De onde eu morava (hoje Av. das Belezas) na Vila das Belezas, via-se a boiada e ouviam-se os aboios dos vaqueiros que avisavam para limpar o caminho. Pessoas subiam nos barrancos (onde hoje é o terminal de ônibus). Ali a estrada formava como um cânion antes de atingir a ponte da Av. João Dias (em arcos como outras pontes dessa época sobre o Rio Pinheiros). Quando acontecia um estouro de boiada era um grande trabalho para os vaqueiros. Um boi chegou até próximo de onde eu morava e o fato de ter de ficar preso em casa até o “perigo” passar, pois diziam que um boi só é mais propenso a atacar uma pessoa que uma boiada, eu adquiri um terrível medo por bois isolados até hoje.

Eu ia de Santo Amaro para a Vila das Belezas com minha tia Elvira (tinha eu uns quatro ou cinco anos no máximo) quando ouvi alguns sons de voz humana e disse para a minha tia:

- É a boiada.

- Não é não, são os homens da Light que estão esticando os fios (1946 ou 1947).

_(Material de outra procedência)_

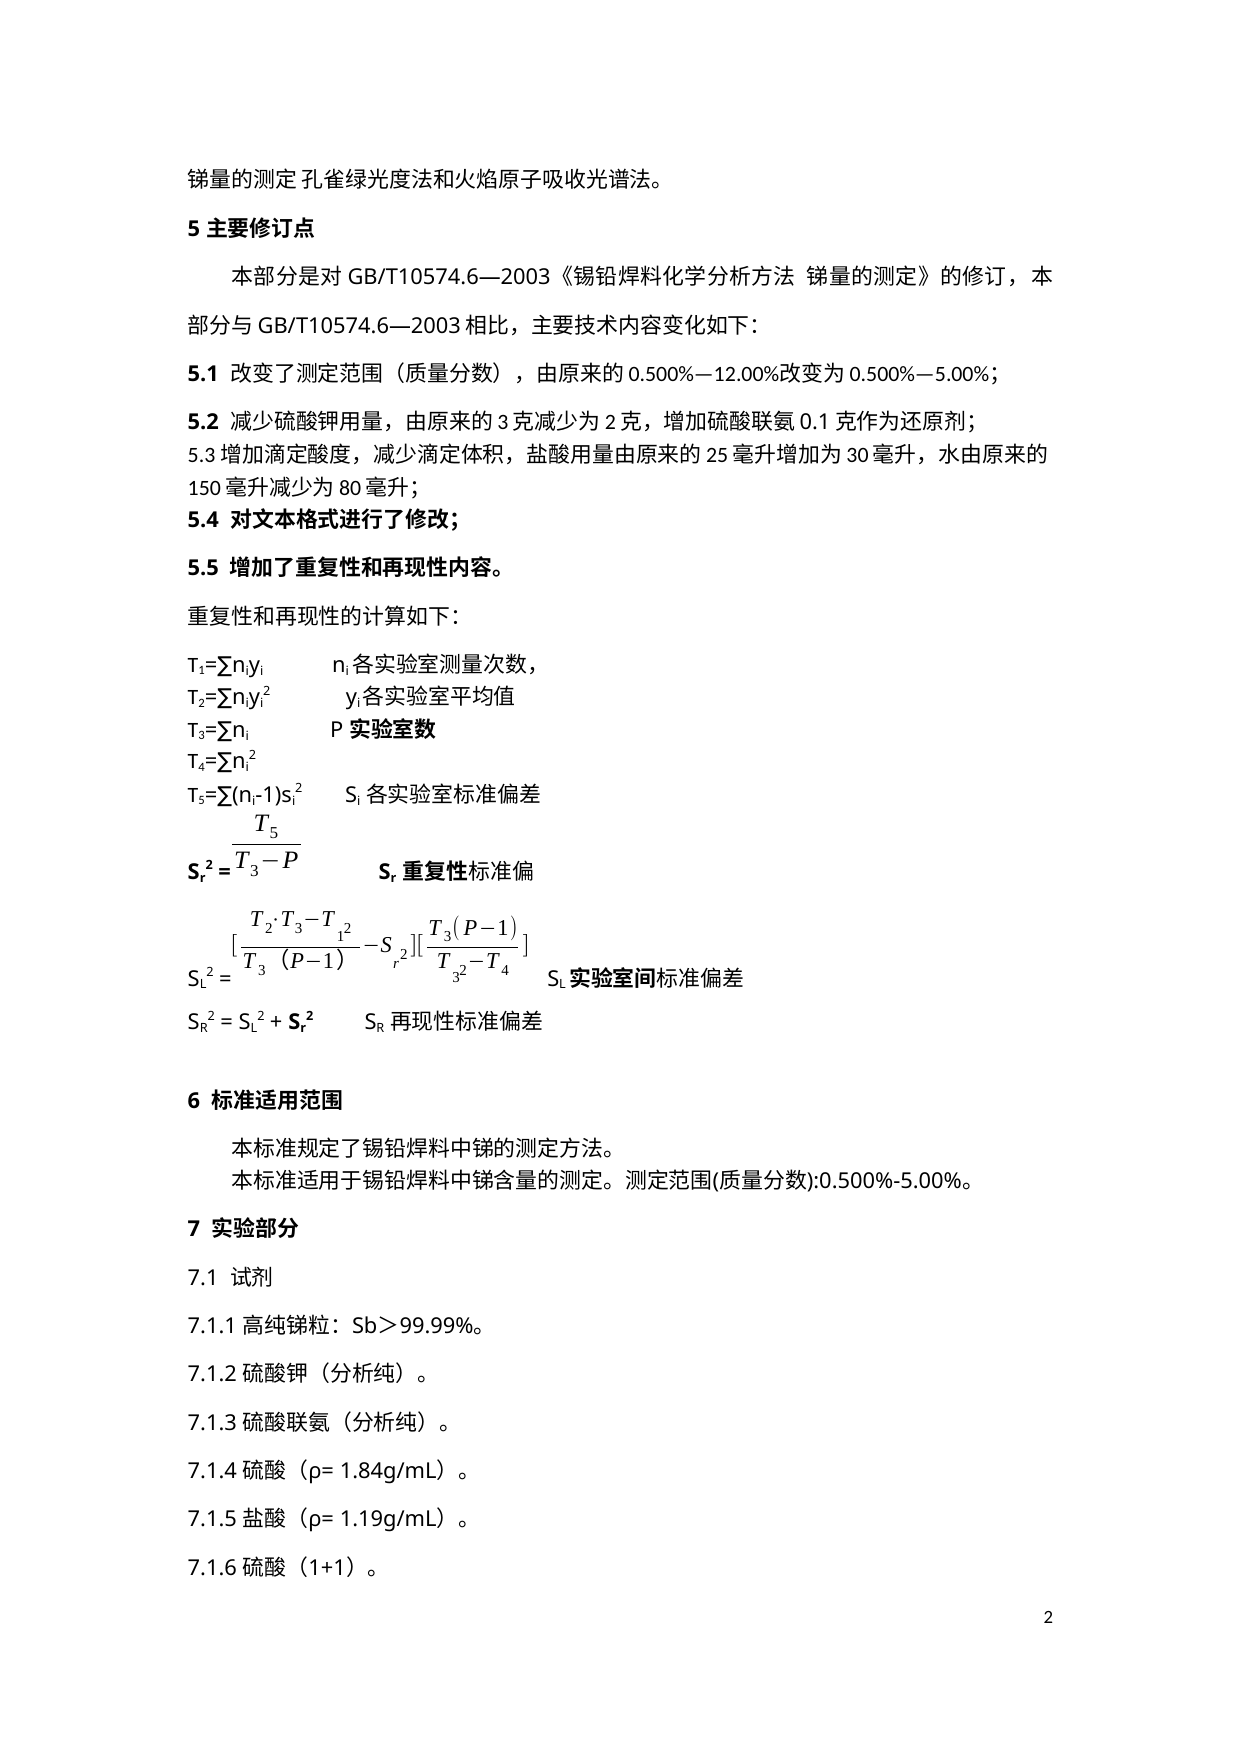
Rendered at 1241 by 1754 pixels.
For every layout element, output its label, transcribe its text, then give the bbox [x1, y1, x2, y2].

text 5 主要修订点 [187, 210, 1053, 243]
text 7.1.3 硫酸联氨（分析纯）。 [187, 1404, 1053, 1437]
text 7.1.1 高纯锑粒：Sb＞99.99%。 [187, 1307, 1053, 1340]
text 7.1.2 硫酸钾（分析纯）。 [187, 1356, 1053, 1388]
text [187, 162, 1053, 194]
text 本部分是对GB/T10574.6—2003《锡铅焊料化学分析方法 锑量的测定》的修订，本部分与GB/T10574.6—2003相比，主要技术内容变化如下： [187, 259, 1053, 340]
text T4=∑ni2 [187, 744, 1053, 777]
text T2=∑niyi2 yi各实验室平均值 [187, 679, 1053, 712]
text 本标准适用于锡铅焊料中锑含量的测定。测定范围(质量分数):0.500%-5.00%。 [187, 1163, 1053, 1195]
text 本标准规定了锡铅焊料中锑的测定方法。 [187, 1131, 1053, 1163]
text 5.2 减少硫酸钾用量，由原来的3克减少为2克，增加硫酸联氨0.1克作为还原剂； [187, 404, 1053, 437]
text 6 标准适用范围 [187, 1082, 1053, 1115]
text 5.3 增加滴定酸度，减少滴定体积，盐酸用量由原来的25毫升增加为30毫升，水由原来的150毫升减少为80毫升； [187, 437, 1053, 502]
text 7.1.4 硫酸（ρ= 1.84g/mL）。 [187, 1452, 1053, 1485]
text 7.1.5 盐酸（ρ= /mL）。 [187, 1501, 1053, 1533]
text 5.5 增加了重复性和再现性内容。 [187, 550, 1053, 582]
text 7.1.6 硫酸（1+1）。 [187, 1549, 1053, 1582]
text T3=∑ni P 实验室数 [187, 712, 1053, 744]
text SL2 = SL 实验室间标准偏差 [187, 907, 1053, 1004]
text T1=∑niyi ni 各实验室测量次数， [187, 647, 1053, 679]
text 5.1 改变了测定范围（质量分数），由原来的0.500%—12.00%改变为0.500%—5.00%； [187, 356, 1053, 388]
text 7 实验部分 [187, 1211, 1053, 1243]
text T5=∑(ni-1)si2 Si 各实验室标准偏差 [187, 777, 1053, 809]
text 5.4 对文本格式进行了修改； [187, 502, 1053, 534]
text 重复性和再现性的计算如下： [187, 598, 1053, 631]
text SR2 = SL2 + Sr2 SR 再现性标准偏差 [187, 1004, 1053, 1037]
text Sr2 = Sr 重复性标准偏 [187, 809, 1053, 907]
text 7.1 试剂 [187, 1259, 1053, 1292]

Mas o medo enxerga longe e eis que um vaqueiro entra na ponte e grita: “Saiam do caminho, a boiada vem logo”. Nisso apareceram os bois na curva na saída do cânion onde havia um curtume (hoje é onde começa a Av. Maria Coelho de Aguiar). O pânico tomou conta de mim, uma pessoa me colocou na mureta que levava ao inicio do arco, o mesmo acontecendo com minha tia. Subimos o arco até onde outras pessoas já estavam em altura segura, ainda não sobre as águas do rio. Então vimos passar a boiada por baixo de nós. Os bois (brancos, pretos, marrons, malhados, etc.) afunilados na ponte estreita com a cabeça levantada sobre as ancas dos que estavam à sua frente. O que mais se destacavam eram os chifres. Quanto tempo levou para toda a boiada passar, não sei, mas parece que vejo essa cena até hoje. Foi assustadora. Passaram alguns vaqueiros que disseram que o caminho estava livre. Creio que dali até onde eu morava devia dar 1,5km. Foi o caminho mais longo que percorri, sempre com o ouvido ligado a algum aviso e os olhos a ver um boi no caminho.

Leitores, parece que estou buscando cenas de um filme de farwest ou de novela, não é não, é pura verdade. Tremo e suo se tiver que passar perto de um boi isolado até hoje e por quantas vezes tive que fazer essa “façanha”? Não sei, mas foram muitas. Imaginem que meu avô e um dos meus cunhados foram leiteiros. Eram vacas, mas para quem é medroso, tanto faz o sexo.